*Task directions*
In the entries below, retype the text from the line with "Modelli Business Plan" to the line with "2023.04.15. 17:57", keeping both of those lines. Leave the pictures out.

START Records supplied

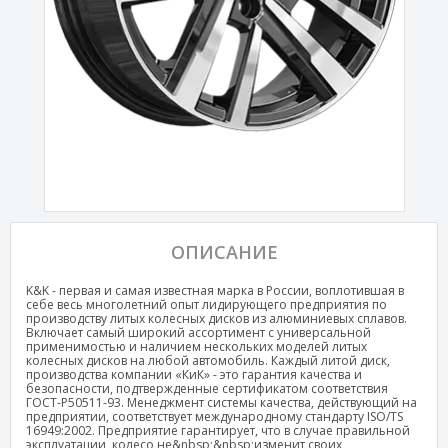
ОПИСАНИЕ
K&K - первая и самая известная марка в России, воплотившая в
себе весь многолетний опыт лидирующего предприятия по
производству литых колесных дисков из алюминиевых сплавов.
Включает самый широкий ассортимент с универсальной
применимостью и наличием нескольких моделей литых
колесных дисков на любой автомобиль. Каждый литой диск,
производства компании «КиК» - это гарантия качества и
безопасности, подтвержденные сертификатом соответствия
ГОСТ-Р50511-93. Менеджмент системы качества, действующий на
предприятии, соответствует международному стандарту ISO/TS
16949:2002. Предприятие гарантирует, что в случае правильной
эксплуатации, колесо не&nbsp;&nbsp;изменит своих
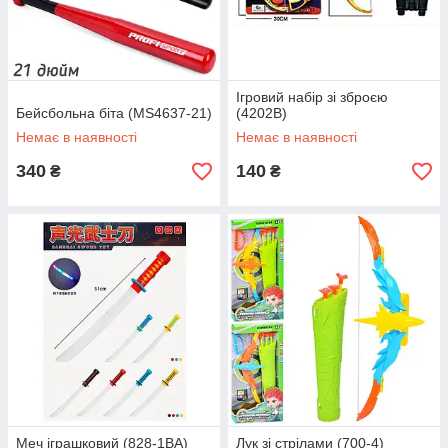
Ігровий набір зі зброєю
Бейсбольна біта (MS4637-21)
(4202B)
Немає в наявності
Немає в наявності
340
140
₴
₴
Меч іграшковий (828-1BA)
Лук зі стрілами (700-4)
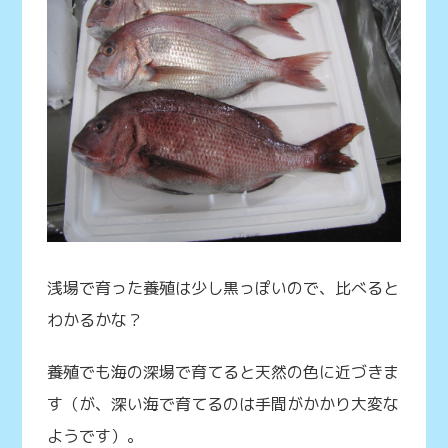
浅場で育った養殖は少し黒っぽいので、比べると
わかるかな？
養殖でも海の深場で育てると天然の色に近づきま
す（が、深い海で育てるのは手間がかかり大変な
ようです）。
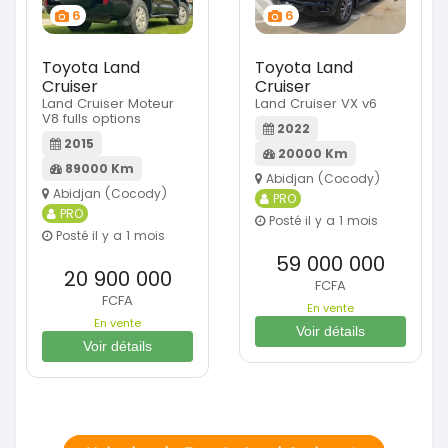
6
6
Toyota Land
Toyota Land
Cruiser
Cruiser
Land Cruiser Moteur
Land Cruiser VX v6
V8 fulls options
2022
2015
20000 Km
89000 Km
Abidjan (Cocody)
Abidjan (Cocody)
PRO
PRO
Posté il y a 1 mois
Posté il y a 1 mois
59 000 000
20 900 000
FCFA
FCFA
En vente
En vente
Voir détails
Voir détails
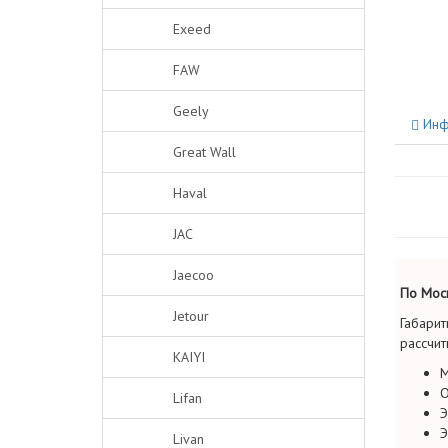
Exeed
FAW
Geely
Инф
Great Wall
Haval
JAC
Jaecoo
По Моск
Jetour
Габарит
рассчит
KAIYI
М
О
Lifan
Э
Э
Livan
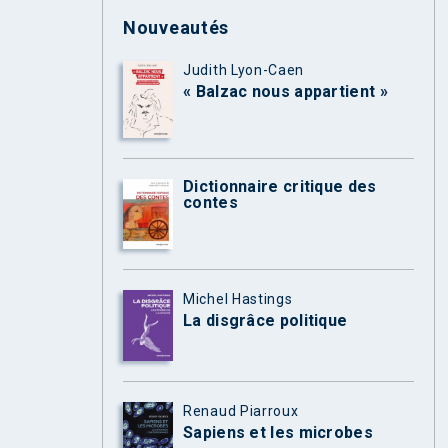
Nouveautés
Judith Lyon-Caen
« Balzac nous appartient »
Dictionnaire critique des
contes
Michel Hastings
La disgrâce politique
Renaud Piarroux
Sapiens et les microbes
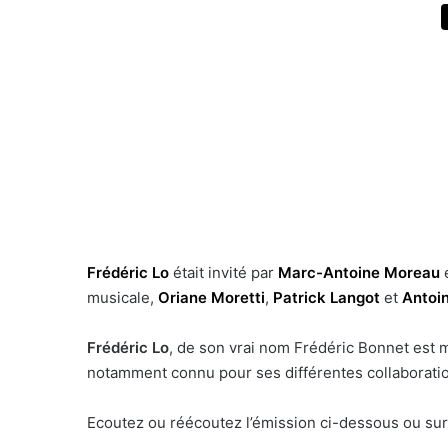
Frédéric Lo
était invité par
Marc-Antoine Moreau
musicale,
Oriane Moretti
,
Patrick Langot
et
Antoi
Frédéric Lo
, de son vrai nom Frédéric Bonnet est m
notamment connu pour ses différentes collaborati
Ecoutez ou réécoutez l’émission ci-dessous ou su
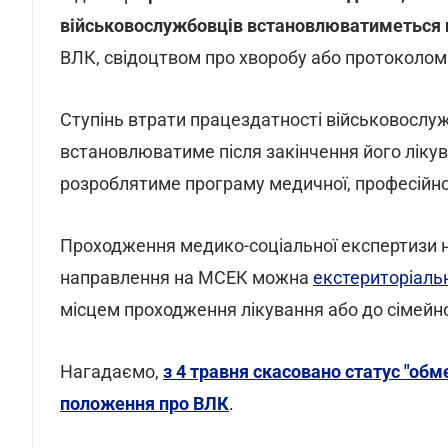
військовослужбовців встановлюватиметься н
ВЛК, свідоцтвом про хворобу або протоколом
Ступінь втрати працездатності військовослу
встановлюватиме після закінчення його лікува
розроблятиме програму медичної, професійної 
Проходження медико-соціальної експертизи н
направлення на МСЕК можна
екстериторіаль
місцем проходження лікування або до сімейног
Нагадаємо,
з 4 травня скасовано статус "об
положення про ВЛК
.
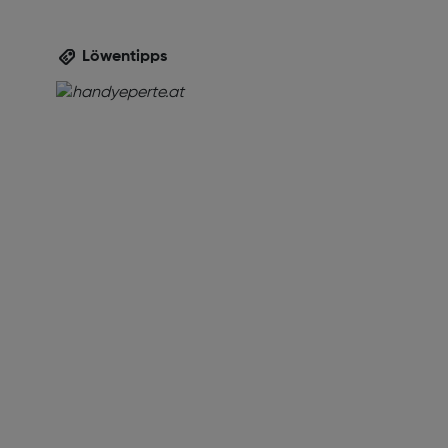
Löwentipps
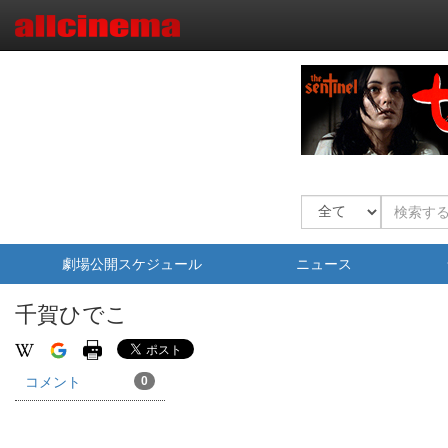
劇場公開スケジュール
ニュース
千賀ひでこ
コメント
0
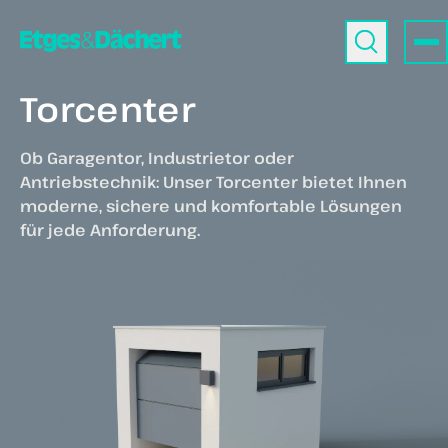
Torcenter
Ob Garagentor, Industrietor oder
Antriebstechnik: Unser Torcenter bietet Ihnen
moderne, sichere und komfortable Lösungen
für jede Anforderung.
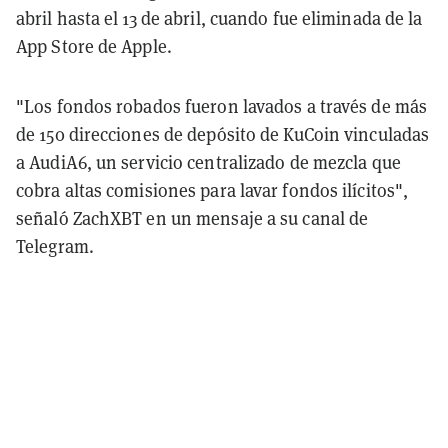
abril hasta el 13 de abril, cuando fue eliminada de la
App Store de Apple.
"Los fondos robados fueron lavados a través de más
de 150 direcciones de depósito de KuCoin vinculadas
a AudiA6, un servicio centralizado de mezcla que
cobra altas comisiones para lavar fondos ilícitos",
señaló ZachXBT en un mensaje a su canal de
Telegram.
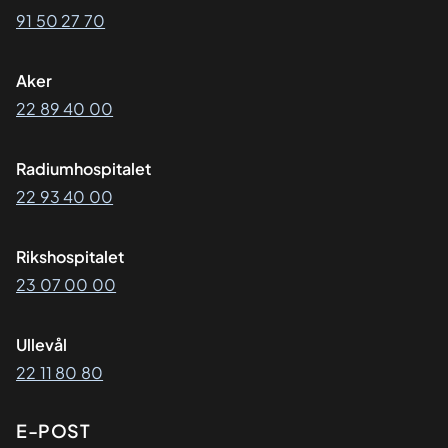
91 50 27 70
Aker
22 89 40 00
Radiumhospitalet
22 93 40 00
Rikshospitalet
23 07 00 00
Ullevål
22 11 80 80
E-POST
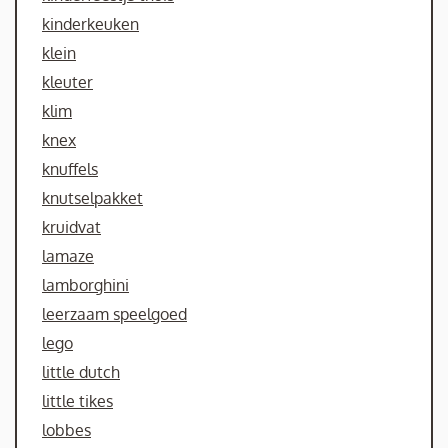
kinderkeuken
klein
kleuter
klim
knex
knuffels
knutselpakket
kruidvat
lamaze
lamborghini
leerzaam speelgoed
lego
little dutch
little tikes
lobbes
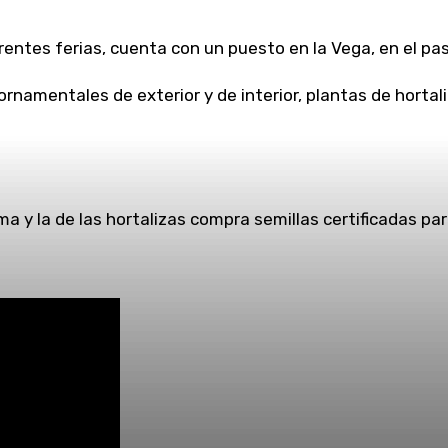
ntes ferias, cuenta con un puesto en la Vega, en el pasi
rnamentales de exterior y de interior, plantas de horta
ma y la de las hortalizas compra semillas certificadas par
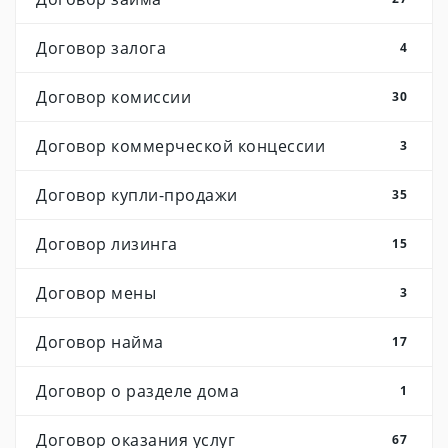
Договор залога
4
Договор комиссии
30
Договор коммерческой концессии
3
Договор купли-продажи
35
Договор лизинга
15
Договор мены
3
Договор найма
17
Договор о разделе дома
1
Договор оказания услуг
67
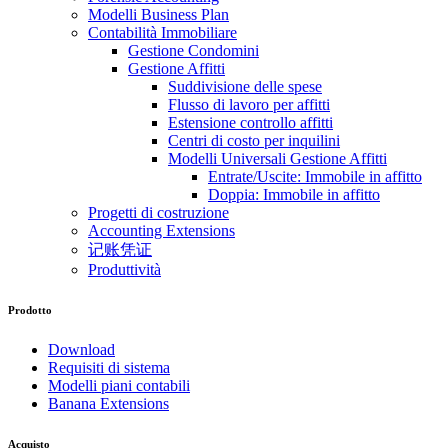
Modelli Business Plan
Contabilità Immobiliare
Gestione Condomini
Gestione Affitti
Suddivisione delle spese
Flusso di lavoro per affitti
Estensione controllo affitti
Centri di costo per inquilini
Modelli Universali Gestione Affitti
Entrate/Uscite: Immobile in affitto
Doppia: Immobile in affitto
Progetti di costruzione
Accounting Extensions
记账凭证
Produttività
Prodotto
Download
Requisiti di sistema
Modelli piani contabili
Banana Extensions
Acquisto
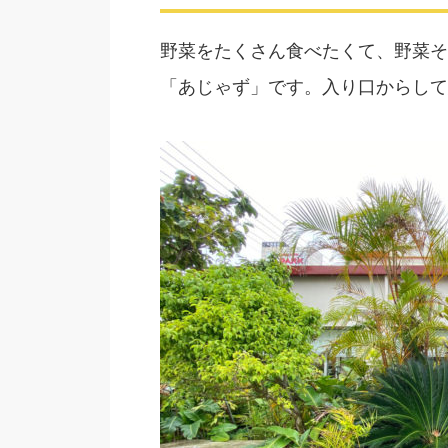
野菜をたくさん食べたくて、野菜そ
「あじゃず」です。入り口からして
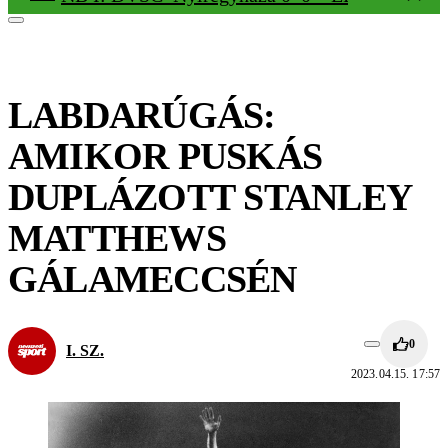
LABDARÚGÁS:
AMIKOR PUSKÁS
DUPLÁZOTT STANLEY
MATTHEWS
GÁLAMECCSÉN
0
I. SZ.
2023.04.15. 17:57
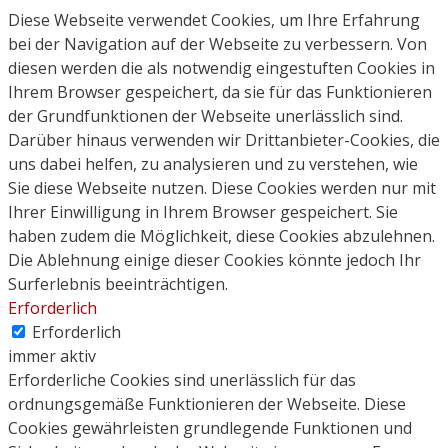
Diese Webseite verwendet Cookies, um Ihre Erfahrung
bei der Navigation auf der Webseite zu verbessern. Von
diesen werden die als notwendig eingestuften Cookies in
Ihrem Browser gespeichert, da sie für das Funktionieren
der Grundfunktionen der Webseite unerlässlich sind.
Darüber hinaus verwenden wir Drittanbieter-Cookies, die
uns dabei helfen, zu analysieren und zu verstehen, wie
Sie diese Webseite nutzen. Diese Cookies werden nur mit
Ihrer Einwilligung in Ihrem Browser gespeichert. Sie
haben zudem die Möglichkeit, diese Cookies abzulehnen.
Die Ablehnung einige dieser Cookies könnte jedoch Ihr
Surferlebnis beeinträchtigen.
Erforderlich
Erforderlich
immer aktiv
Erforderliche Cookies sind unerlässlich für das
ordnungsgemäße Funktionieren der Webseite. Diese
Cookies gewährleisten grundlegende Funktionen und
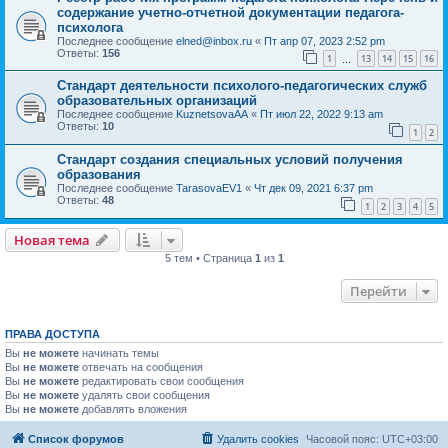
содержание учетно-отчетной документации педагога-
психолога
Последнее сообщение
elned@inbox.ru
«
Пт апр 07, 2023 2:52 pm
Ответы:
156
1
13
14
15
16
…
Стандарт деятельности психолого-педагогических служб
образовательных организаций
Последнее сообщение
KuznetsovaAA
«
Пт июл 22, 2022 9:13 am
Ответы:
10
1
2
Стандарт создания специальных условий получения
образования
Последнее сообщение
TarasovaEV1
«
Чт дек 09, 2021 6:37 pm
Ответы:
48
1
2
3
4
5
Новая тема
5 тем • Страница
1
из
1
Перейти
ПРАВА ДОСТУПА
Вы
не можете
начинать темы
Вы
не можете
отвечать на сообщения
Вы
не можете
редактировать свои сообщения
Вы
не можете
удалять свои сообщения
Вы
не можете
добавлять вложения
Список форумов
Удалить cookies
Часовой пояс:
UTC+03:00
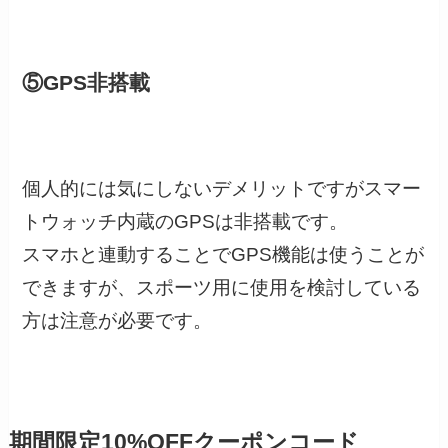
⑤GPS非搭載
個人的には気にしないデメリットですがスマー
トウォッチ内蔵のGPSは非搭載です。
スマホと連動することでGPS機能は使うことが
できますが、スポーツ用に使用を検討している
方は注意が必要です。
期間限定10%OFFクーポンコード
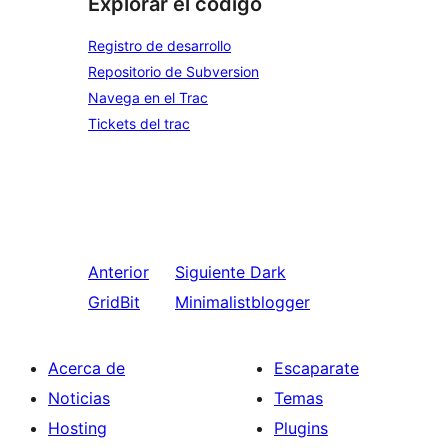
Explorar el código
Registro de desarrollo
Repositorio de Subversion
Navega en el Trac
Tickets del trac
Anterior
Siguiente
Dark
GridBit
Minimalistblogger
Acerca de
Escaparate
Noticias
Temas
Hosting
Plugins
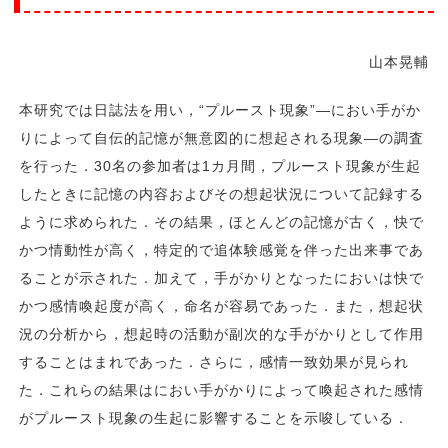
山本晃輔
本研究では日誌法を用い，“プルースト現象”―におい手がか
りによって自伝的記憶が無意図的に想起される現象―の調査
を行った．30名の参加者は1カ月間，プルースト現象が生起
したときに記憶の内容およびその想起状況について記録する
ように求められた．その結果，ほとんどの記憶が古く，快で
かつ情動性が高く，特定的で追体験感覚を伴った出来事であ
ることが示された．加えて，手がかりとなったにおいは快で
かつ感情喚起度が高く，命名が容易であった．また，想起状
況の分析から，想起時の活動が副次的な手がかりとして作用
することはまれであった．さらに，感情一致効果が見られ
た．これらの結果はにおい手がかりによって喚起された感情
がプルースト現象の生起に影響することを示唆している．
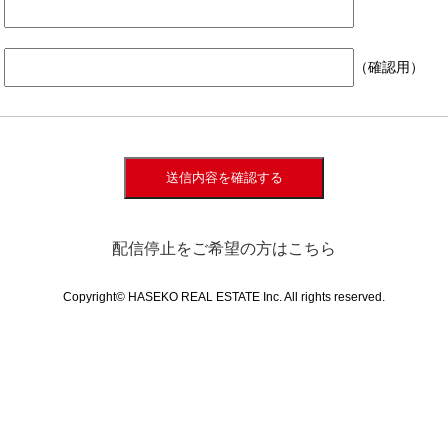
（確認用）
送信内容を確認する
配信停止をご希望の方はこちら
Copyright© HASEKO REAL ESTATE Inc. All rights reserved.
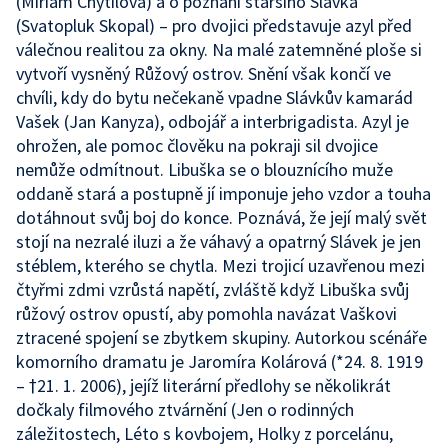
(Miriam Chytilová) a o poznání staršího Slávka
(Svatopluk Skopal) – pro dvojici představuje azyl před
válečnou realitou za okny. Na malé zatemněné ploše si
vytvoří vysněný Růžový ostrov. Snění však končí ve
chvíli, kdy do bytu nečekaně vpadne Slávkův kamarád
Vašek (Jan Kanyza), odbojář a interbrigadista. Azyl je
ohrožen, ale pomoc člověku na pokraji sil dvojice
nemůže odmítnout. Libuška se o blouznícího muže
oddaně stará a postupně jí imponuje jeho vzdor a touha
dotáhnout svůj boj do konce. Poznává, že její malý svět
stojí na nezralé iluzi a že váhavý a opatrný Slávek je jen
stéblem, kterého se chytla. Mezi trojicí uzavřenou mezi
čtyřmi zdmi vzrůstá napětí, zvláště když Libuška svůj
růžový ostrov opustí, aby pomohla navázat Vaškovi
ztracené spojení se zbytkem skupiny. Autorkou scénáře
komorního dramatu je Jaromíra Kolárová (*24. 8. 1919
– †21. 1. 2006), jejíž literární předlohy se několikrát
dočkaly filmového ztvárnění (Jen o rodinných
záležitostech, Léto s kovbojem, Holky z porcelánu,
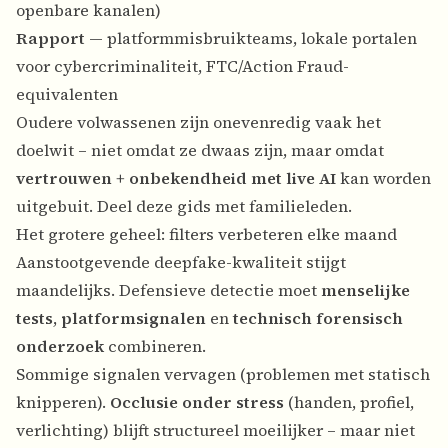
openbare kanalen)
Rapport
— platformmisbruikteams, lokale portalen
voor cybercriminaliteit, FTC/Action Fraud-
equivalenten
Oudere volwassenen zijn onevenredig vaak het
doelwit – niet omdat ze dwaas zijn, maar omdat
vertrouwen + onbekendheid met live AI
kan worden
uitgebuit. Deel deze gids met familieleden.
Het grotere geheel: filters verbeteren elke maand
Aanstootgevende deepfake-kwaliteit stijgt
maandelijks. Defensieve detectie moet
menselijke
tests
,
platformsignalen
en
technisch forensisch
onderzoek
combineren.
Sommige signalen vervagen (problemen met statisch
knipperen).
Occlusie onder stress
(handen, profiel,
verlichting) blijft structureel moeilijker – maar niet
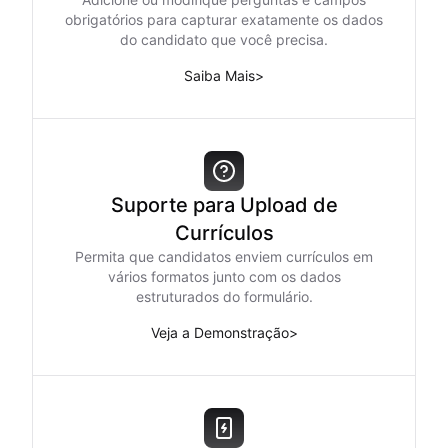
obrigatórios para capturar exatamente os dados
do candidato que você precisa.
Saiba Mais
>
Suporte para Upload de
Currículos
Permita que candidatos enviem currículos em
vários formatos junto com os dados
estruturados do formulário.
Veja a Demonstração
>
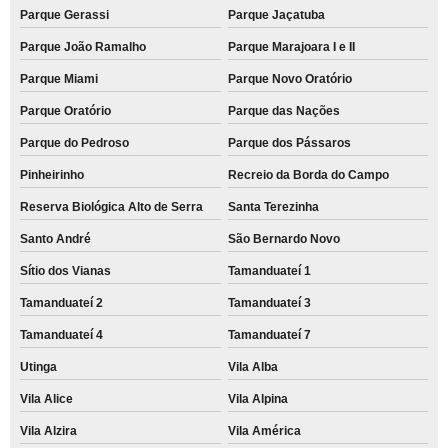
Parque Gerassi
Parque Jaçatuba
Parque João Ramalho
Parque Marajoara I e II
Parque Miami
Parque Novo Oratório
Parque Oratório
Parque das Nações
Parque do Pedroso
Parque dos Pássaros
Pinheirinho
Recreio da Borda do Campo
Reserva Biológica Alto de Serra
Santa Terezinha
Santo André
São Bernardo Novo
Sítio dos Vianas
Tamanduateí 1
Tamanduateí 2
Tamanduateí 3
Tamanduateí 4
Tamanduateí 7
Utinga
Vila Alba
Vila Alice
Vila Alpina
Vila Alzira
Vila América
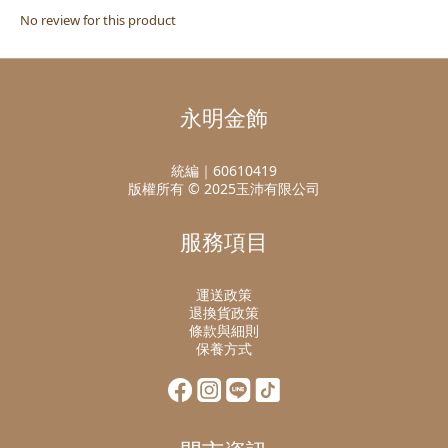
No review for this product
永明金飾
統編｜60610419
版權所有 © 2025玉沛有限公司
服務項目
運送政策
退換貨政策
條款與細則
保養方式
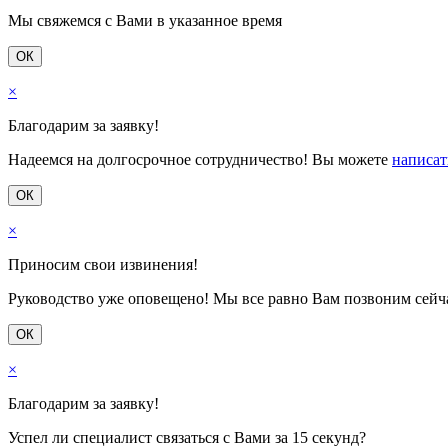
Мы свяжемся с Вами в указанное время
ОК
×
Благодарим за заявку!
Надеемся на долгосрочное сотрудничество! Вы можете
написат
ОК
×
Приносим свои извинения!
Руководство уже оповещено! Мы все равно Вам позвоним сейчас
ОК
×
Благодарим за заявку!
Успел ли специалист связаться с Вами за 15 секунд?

END Records supplied

*The completed task*
Modelli Business Plan
Contabilità Immobiliare
Gestione Condomini
Gestione Affitti
Suddivisione delle spese
Flusso di lavoro per affitti
Estensione controllo affitti
Centri di costo per inquilini
Modelli Universali Gestione Affitti
Entrate/Uscite: Immobile in affitto
Doppia: Immobile in affitto
Progetti di costruzione
Accounting Extensions
记账凭证
Produttività
Prodotto
Download
Requisiti di sistema
Modelli piani contabili
Banana Extensions
Acquisto
野菜をたくさん食べたくて、野菜そ
「あじゃず」です。入り口からして
LABDARÚGÁS:
AMIKOR PUSKÁS
DUPLÁZOTT STANLEY
MATTHEWS
GÁLAMECCSÉN
0
I. SZ.
2023.04.15. 17:57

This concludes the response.